======== SELECTED EXTRACT ========
As organizations increasingly integrate AI agents across diverse roles and functions by 2026, a critical, often overlooked, challenge emerges: robust governance and seamless inter-agent collaboration. IDC’s recent enterprise technology predictions highlight a stark reality: by 2030, a significant portion of Global 1000 companies could face substantial legal repercussions, hefty fines, and even dismissals of Chief Information Officers due to inadequate controls and governance of their AI agents.
This looming threat underscores the necessity of establishing clear guardrails and ensuring that these intelligent agents can not only function effectively but also transact with each other. Patrick Tobler, founder and CEO of blockchain infrastructure platform NMKR, is at the forefront of addressing this challenge through an innovative fusion of agentic AI and decentralization.
The Masumi Network, a collaborative effort between NMKR and Serviceplan Group, launched in late 2024. It operates as a framework-agnostic infrastructure designed to empower developers in building autonomous agents capable of collaboration, service monetization, and verifiable trust.
Tobler articulates the core vision: “The future will witness billions of AI agents from disparate companies interacting. The current hurdle lies in enabling agents from different organizations to communicate and exchange value securely and efficiently.”
======== DATASET EXCERPTS ========
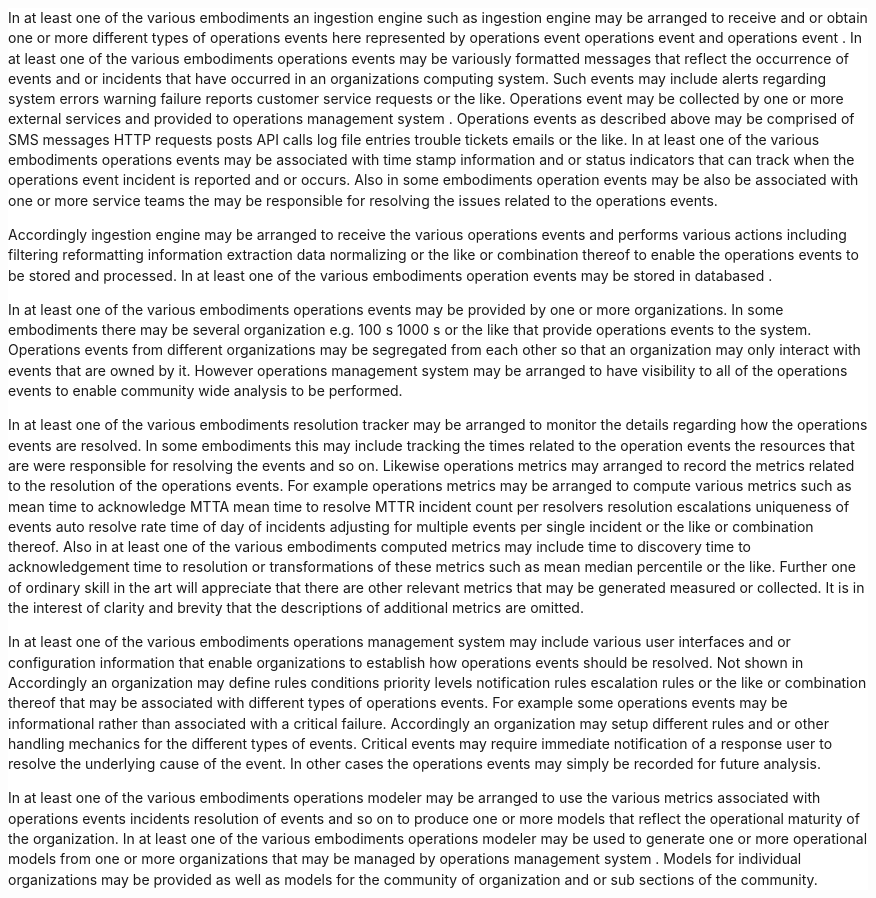In at least one of the various embodiments an ingestion engine such as ingestion engine may be arranged to receive and or obtain one or more different types of operations events here represented by operations event operations event and operations event . In at least one of the various embodiments operations events may be variously formatted messages that reflect the occurrence of events and or incidents that have occurred in an organizations computing system. Such events may include alerts regarding system errors warning failure reports customer service requests or the like. Operations event may be collected by one or more external services and provided to operations management system . Operations events as described above may be comprised of SMS messages HTTP requests posts API calls log file entries trouble tickets emails or the like. In at least one of the various embodiments operations events may be associated with time stamp information and or status indicators that can track when the operations event incident is reported and or occurs. Also in some embodiments operation events may be also be associated with one or more service teams the may be responsible for resolving the issues related to the operations events.

Accordingly ingestion engine may be arranged to receive the various operations events and performs various actions including filtering reformatting information extraction data normalizing or the like or combination thereof to enable the operations events to be stored and processed. In at least one of the various embodiments operation events may be stored in databased .

In at least one of the various embodiments operations events may be provided by one or more organizations. In some embodiments there may be several organization e.g. 100 s 1000 s or the like that provide operations events to the system. Operations events from different organizations may be segregated from each other so that an organization may only interact with events that are owned by it. However operations management system may be arranged to have visibility to all of the operations events to enable community wide analysis to be performed.

In at least one of the various embodiments resolution tracker may be arranged to monitor the details regarding how the operations events are resolved. In some embodiments this may include tracking the times related to the operation events the resources that are were responsible for resolving the events and so on. Likewise operations metrics may arranged to record the metrics related to the resolution of the operations events. For example operations metrics may be arranged to compute various metrics such as mean time to acknowledge MTTA mean time to resolve MTTR incident count per resolvers resolution escalations uniqueness of events auto resolve rate time of day of incidents adjusting for multiple events per single incident or the like or combination thereof. Also in at least one of the various embodiments computed metrics may include time to discovery time to acknowledgement time to resolution or transformations of these metrics such as mean median percentile or the like. Further one of ordinary skill in the art will appreciate that there are other relevant metrics that may be generated measured or collected. It is in the interest of clarity and brevity that the descriptions of additional metrics are omitted.

In at least one of the various embodiments operations management system may include various user interfaces and or configuration information that enable organizations to establish how operations events should be resolved. Not shown in Accordingly an organization may define rules conditions priority levels notification rules escalation rules or the like or combination thereof that may be associated with different types of operations events. For example some operations events may be informational rather than associated with a critical failure. Accordingly an organization may setup different rules and or other handling mechanics for the different types of events. Critical events may require immediate notification of a response user to resolve the underlying cause of the event. In other cases the operations events may simply be recorded for future analysis.

In at least one of the various embodiments operations modeler may be arranged to use the various metrics associated with operations events incidents resolution of events and so on to produce one or more models that reflect the operational maturity of the organization. In at least one of the various embodiments operations modeler may be used to generate one or more operational models from one or more organizations that may be managed by operations management system . Models for individual organizations may be provided as well as models for the community of organization and or sub sections of the community.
========
### EXERCISE TASKS
1. In the passage on the Masumi Network, which two organizations created the network together?
2. Summarize the passage on the Masumi Network in two sentences.

### RESULTS FOR THE EXERCISE
1. NMKR and Serviceplan Group.

2. As companies deploy more AI agents, IDC predicts that by 2030 many Global 1000 firms could face legal trouble, fines and CIO dismissals over weak agent governance, which makes clear guardrails and inter-agent transactions necessary. To address this, NMKR and Serviceplan Group launched the Masumi Network in late 2024, a framework-agnostic infrastructure that lets developers build agents able to collaborate, monetize services and establish verifiable trust.